— TASK MATERIAL —
━━━━━━━━━━
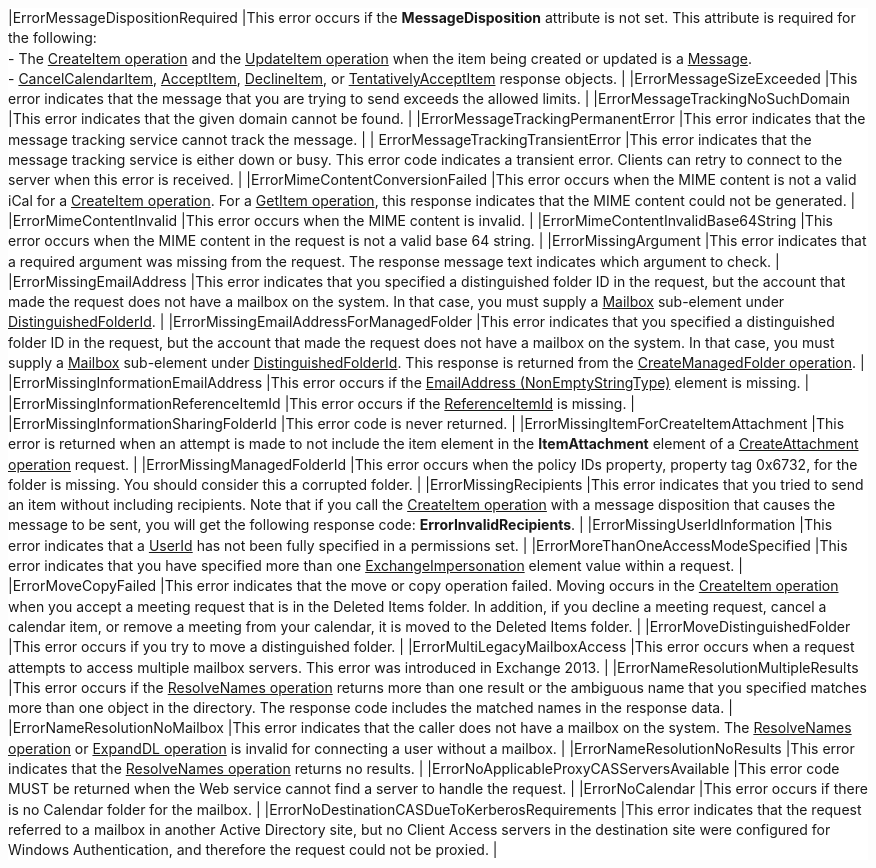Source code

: |ErrorMessageDispositionRequired |This error occurs if the **MessageDisposition** attribute is not set. This attribute is required for the following: <br/> - The [CreateItem operation](createitem-operation.md) and the [UpdateItem operation](updateitem-operation.md) when the item being created or updated is a [Message](message-ex15websvcsotherref.md). <br/> - [CancelCalendarItem](cancelcalendaritem.md), [AcceptItem](acceptitem.md), [DeclineItem](declineitem.md), or [TentativelyAcceptItem](tentativelyacceptitem.md) response objects. |
|ErrorMessageSizeExceeded |This error indicates that the message that you are trying to send exceeds the allowed limits. |
|ErrorMessageTrackingNoSuchDomain |This error indicates that the given domain cannot be found. |
|ErrorMessageTrackingPermanentError |This error indicates that the message tracking service cannot track the message. |
| ErrorMessageTrackingTransientError |This error indicates that the message tracking service is either down or busy. This error code indicates a transient error. Clients can retry to connect to the server when this error is received. |
|ErrorMimeContentConversionFailed |This error occurs when the MIME content is not a valid iCal for a [CreateItem operation](createitem-operation.md). For a [GetItem operation](getitem-operation.md), this response indicates that the MIME content could not be generated. |
|ErrorMimeContentInvalid |This error occurs when the MIME content is invalid. |
|ErrorMimeContentInvalidBase64String |This error occurs when the MIME content in the request is not a valid base 64 string. |
|ErrorMissingArgument |This error indicates that a required argument was missing from the request. The response message text indicates which argument to check. |
|ErrorMissingEmailAddress |This error indicates that you specified a distinguished folder ID in the request, but the account that made the request does not have a mailbox on the system. In that case, you must supply a [Mailbox](mailbox.md) sub-element under [DistinguishedFolderId](distinguishedfolderid.md). |
|ErrorMissingEmailAddressForManagedFolder |This error indicates that you specified a distinguished folder ID in the request, but the account that made the request does not have a mailbox on the system. In that case, you must supply a [Mailbox](mailbox.md) sub-element under [DistinguishedFolderId](distinguishedfolderid.md). This response is returned from the [CreateManagedFolder operation](createmanagedfolder-operation.md). |
|ErrorMissingInformationEmailAddress |This error occurs if the [EmailAddress (NonEmptyStringType)](emailaddress-nonemptystringtype.md) element is missing. |
|ErrorMissingInformationReferenceItemId |This error occurs if the [ReferenceItemId](referenceitemid.md) is missing. |
|ErrorMissingInformationSharingFolderId |This error code is never returned. |
|ErrorMissingItemForCreateItemAttachment |This error is returned when an attempt is made to not include the item element in the **ItemAttachment** element of a [CreateAttachment operation](createattachment-operation.md) request. |
|ErrorMissingManagedFolderId |This error occurs when the policy IDs property, property tag 0x6732, for the folder is missing. You should consider this a corrupted folder. |
|ErrorMissingRecipients |This error indicates that you tried to send an item without including recipients. Note that if you call the [CreateItem operation](createitem-operation.md) with a message disposition that causes the message to be sent, you will get the following response code: **ErrorInvalidRecipients**. |
|ErrorMissingUserIdInformation |This error indicates that a [UserId](userid.md) has not been fully specified in a permissions set. |
|ErrorMoreThanOneAccessModeSpecified |This error indicates that you have specified more than one [ExchangeImpersonation](exchangeimpersonation.md) element value within a request. |
|ErrorMoveCopyFailed |This error indicates that the move or copy operation failed. Moving occurs in the [CreateItem operation](createitem-operation.md) when you accept a meeting request that is in the Deleted Items folder. In addition, if you decline a meeting request, cancel a calendar item, or remove a meeting from your calendar, it is moved to the Deleted Items folder. |
|ErrorMoveDistinguishedFolder |This error occurs if you try to move a distinguished folder. |
|ErrorMultiLegacyMailboxAccess |This error occurs when a request attempts to access multiple mailbox servers. This error was introduced in Exchange 2013. |
|ErrorNameResolutionMultipleResults |This error occurs if the [ResolveNames operation](resolvenames-operation.md) returns more than one result or the ambiguous name that you specified matches more than one object in the directory. The response code includes the matched names in the response data. |
|ErrorNameResolutionNoMailbox |This error indicates that the caller does not have a mailbox on the system. The [ResolveNames operation](resolvenames-operation.md) or [ExpandDL operation](expanddl-operation.md) is invalid for connecting a user without a mailbox. |
|ErrorNameResolutionNoResults |This error indicates that the [ResolveNames operation](resolvenames-operation.md) returns no results. |
|ErrorNoApplicableProxyCASServersAvailable |This error code MUST be returned when the Web service cannot find a server to handle the request. |
|ErrorNoCalendar |This error occurs if there is no Calendar folder for the mailbox. |
|ErrorNoDestinationCASDueToKerberosRequirements |This error indicates that the request referred to a mailbox in another Active Directory site, but no Client Access servers in the destination site were configured for Windows Authentication, and therefore the request could not be proxied. |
━━━━━━━━━━
— WHAT YOU NEED TO DO —
Of the lines above, retype only those from the line containing "is invalid. |" through the line containing "to check. |", including both, exactly.

— OUTPUT BELOW —
|ErrorMimeContentInvalid |This error occurs when the MIME content is invalid. |
|ErrorMimeContentInvalidBase64String |This error occurs when the MIME content in the request is not a valid base 64 string. |
|ErrorMissingArgument |This error indicates that a required argument was missing from the request. The response message text indicates which argument to check. |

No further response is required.